Foto: "Nahod Simon" als Stationendrama vor schwarzem Hintergrund. Ensembleszene mit Piotr Prochera, Marie-Helen Joel, Balkan-Banda und E. Mark Murphy als singendem Hund © Pedro Malinowski
Text:Andreas Falentin, am 30. Mai 2015
Der bis ins Mittelalter zurück reichende, als Volkslegende bewahrte Stoff hat in den Balkan-Ländern eine Bekanntheit und ein Renommee wie hierzulande wohl nur der „Faust“. Es ist die Geschichte eines doppelten Inzests. Simon ist der Sohn von Bruder und Schwester. Seine Mutter setzt ihn im Fluss aus, Mönche finden ihn und ziehen ihn auf, er zieht durch die Lande, sucht einen Platz im Leben und immer wieder die „Güte“. Einzig Frauen zeigen sich ihm freundlich, eine junge, die von ihrem Mann geschlagen, eine alte, die von ihren Söhnen erst verlassen, dann ausgenutzt wird. Schließlich eine ältere, einsame Frau. Man verliebt und liebt sich. Sie ist seine Mutter, wird wahnsinnig und verschwindet. Simon wird zum Eremiten, um Buße zu tun. Nach vielen Jahren heilt er seinen schwer kranken Vater, ohne ihn zu erkennen. Ödipus, Moses und Peer Gynt, Hartmann von Aue und Thomas Mann grüßen von fern. Eine wilde, universelle Geschichte.
Michiel Dijkema erzählt sie als kleinteiliges Stationendrama in Julia Reindells heutigen Kostümen und eigener, ausschließlich analoger Ausstattung, die Hochpräzisionsarbeit von der Backstage-Crew verlangt. Ständig wird umgebaut, werden Versatzstücke vor schwarzem Hintergrund verschoben und ausgetauscht, Klischees zu Symbolen aufgebauscht und beängstigend nahe am Kitsch entlang geführt. Dorthin abgeglitten wird aber selten. Durchaus ein Verdienst.
Bereits vier Werke für das Musiktheater hat Isidora Zebeljan geschrieben, einiges an Orchester- und Kammermusik sowie Filmmusiken, unter anderem für Patrice Chereau, Emir Kusturica und Goran Bregovic. „Nahod Simon“ ist bekennender Crossover, birst vor Folklore- und Weltmusikelementen.

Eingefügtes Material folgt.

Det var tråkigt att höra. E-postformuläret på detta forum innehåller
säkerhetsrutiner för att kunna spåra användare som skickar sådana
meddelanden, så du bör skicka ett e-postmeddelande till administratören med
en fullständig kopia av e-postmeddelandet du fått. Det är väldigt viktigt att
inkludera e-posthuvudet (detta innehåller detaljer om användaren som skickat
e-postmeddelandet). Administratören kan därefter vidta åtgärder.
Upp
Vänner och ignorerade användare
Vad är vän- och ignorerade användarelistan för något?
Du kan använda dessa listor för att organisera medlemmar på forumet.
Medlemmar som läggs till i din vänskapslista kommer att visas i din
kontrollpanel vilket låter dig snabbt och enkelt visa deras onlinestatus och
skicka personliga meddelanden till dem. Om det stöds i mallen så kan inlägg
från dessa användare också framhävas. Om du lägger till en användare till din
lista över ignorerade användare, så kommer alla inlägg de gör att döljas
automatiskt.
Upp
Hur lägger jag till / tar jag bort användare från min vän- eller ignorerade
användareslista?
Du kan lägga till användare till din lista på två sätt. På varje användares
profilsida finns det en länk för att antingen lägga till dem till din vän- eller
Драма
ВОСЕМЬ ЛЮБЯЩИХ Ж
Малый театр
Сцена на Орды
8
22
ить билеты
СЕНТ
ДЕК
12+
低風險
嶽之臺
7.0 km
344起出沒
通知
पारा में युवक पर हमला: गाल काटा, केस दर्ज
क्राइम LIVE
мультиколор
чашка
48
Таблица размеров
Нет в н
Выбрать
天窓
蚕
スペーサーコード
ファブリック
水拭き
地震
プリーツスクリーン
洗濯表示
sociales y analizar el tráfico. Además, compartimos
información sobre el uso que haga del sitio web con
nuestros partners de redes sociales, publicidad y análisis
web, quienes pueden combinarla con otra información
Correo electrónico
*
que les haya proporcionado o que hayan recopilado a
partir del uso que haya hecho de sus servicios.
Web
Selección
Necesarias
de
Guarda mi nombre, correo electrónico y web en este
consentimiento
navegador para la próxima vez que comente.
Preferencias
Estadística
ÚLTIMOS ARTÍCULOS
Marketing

Immer wieder stürmt eine fünfköpfige Banda die Bühne, gewandet in grell überspitzte Frauentrachten, und übernimmt die musikalische und dramatische Führung mit Akkordeon, Dudelsack, Percussion und „Volksflöten“. Die Rhythmen stampfen, die Musik kreist eckig um sich selber und gebiert erstaunliche, auf Opernbühnen wohl kaum je gehörte Klangfarben. Die Singstimmen werden deklamatorisch geführt, nach slawischer Tradition von Mussorgsky bis Schostakowitsch. Gelegentlich entstehen aus dem Nichts, in gehetzter Chromatik, atemlose Miniaturmelodien und tauchen wieder ab ins harmonische Nirwana. Ruhepunkte setzen nur die wenigen Monologe. Piotr Prochera artikuliert Simons Orientierungslosigkeit mit frei strömendem, pianofähigem Bariton, Dimitria Kalaitzi-Tilkidou offenbart als junge Anna und Traumerscheinung vielversprechendes Mezzo-Material und Gudrun Pelker beeindruckt in der Wiedererkennungsszene mit einem dramatischen Ausbruch.

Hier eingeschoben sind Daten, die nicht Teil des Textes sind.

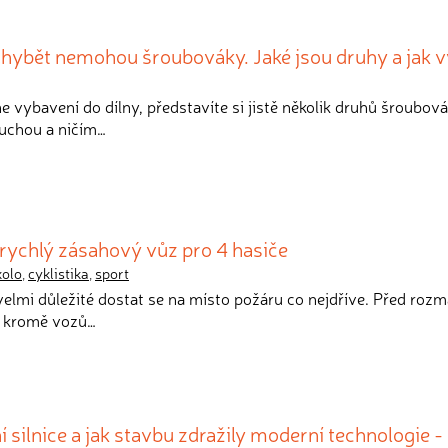
Chybět nemohou šroubováky. Jaké jsou druhy a jak v
ne vybavení do dílny, představíte si jistě několik druhů šroubov
duchou a ničím…
 rychlý zásahový vůz pro 4 hasiče
kolo
,
cyklistika
,
sport
e velmi důležité dostat se na místo požáru co nejdříve. Před ro
i kromě vozů…
ní silnice a jak stavbu zdražily moderní technologie -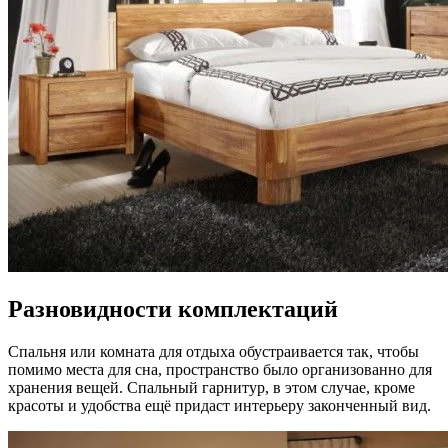
Разновидности комплектаций
Спальня или комната для отдыха обустраивается так, чтобы
помимо места для сна, пространство было организованно для
хранения вещей. Спальный гарнитур, в этом случае, кроме
красоты и удобства ещё придаст интерьеру законченный вид.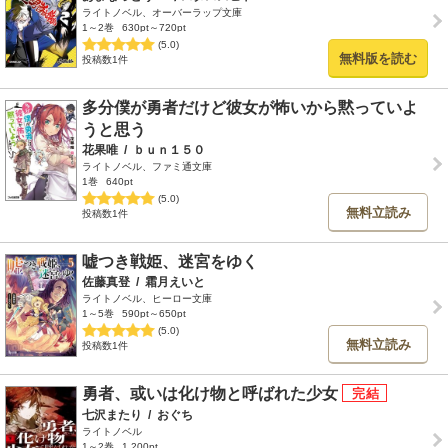
ライトノベル、オーバーラップ文庫
1～2巻
630pt～720pt
(5.0)
無料版を読む
投稿数1件
多分僕が勇者だけど彼女が怖いから黙っていよ
うと思う
花果唯
/
ｂｕｎ１５０
ライトノベル、ファミ通文庫
1巻
640pt
(5.0)
無料立読み
投稿数1件
嘘つき戦姫、迷宮をゆく
佐藤真登
/
霜月えいと
ライトノベル、ヒーロー文庫
1～5巻
590pt～650pt
(5.0)
無料立読み
投稿数1件
勇者、或いは化け物と呼ばれた少女
七沢またり
/
おぐち
ライトノベル
1～2巻
1,200pt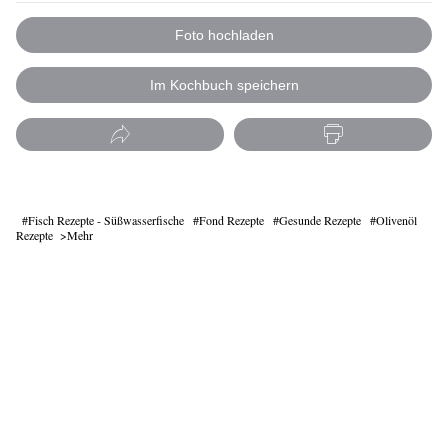
Foto hochladen
Im Kochbuch speichern
Fisch Rezepte - Süßwasserfische
Fond Rezepte
Gesunde Rezepte
Olivenöl
Rezepte
Mehr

Als Ganzes bleibt sie uns fremd, diese Musik. Obwohl Ensemble, Chor und Orchester grandios arbeiten und Valtteri Rauhalammi den Klang anschärft, wo es möglich ist und ihn vor allem nie klumpen lässt. Vielleicht liegt es daran, dass Zebeljan und ihr Librettist Borislav Cicovacki, der die Banda als Oboist bereichert, die Geschichte nicht wirklich gestalten, sondern eher an ihr entlangklettern, dass die Temporelationen arg statisch bleiben und den dramatischen Fluss hemmen. Oder dass man kaum 2000 Kilometer entfernt von hier Musik eben völlig anders macht und erlebt. Wir sollten neugierig bleiben!